Specifically, what eli_sennesh means by a "planning gradient" is that you compare a plan to alternative plans around it, and switch plans in the direction of more reward. If your reward function returns infinity for any possible plan, then you will be indifferent among all plans, and your utility function will not constrain what actions you take at all, and your behavior is 'unspecified.'
I think you're implicitly assuming that the reward function is housed in some other logic, and so it's not that the AI is infinitely satisfied by every possibility, but that the AI is infinitely satisfied by continuing to exist, and thus seeks to maximize the amount of time that it exists. But if you're going to wirehead, why would you leave this potential source for disappointment around, instead of making the entire reward logic just return "everything is as good as it could possibly be"?
Here's one mathematical argument for it, based on the assumption that the AI can rewire its reward channel but not the whole reward/planning function: http://www.agroparistech.fr/mmip/maths/laurent_orseau/papers/ring-orseau-AGI-2011-delusion.pdf
Yes, that's the basic problem with considering the reward signal to be a feature, to be maximized without reference to causal structure, rather than a variable internal to the world-model.
Again: that depends what planning algorithm it uses. Many reinforcement learners use planning algorithms which presume that the reward signal has no causal relationship to the world-model. Once these learners wirehead themselves, they're effectively dead due to the AIXI Anvil-on-Head Problem, because they were programmed to assume that there's no relationship between their physical existence and their reward signal, and they then destroyed the tenuous, data-driven correlation between the two.
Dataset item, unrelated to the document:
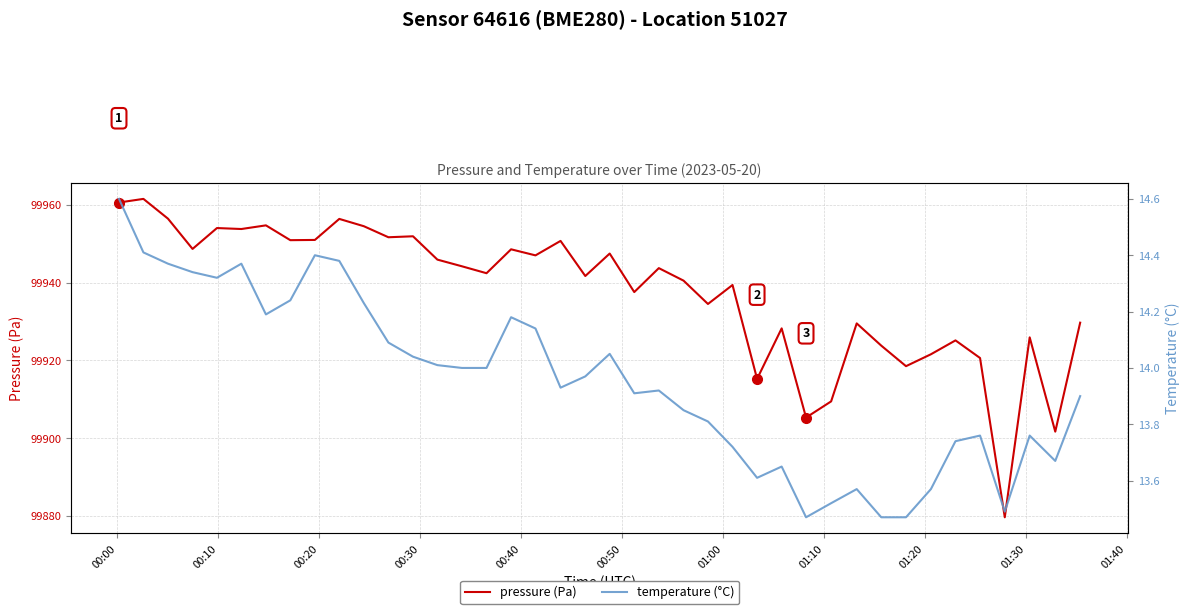

What is the lowest value of the pressure (Pa) series?

99879.7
I'm having a very hard time modelling how different AI types would act in extreme scenarios like that. I'm surprised there isn't more written about this, because it seems extremely important to whether UFAI is even a threat at all. I would be very relieved if that was the case, but it doesn't seem obvious to me.
Particularly I worry about AIs that predict future reward directly, and then just take the local action that predicts the highest future reward. Like is typically done in reinforcement learning. An example would be Deepmind's Atari playing AI which got a lot of press.
I don't think AIs with entire world models that use general planning algorithms would scale to real world problems.Too much irrelevant information to model, too large a search space to search.
As they train their internal model to predict what their reward will be in x time steps, and as x goes to infinity, they care more and more about self preservation. Even if they have already hijacked the reward signal completely.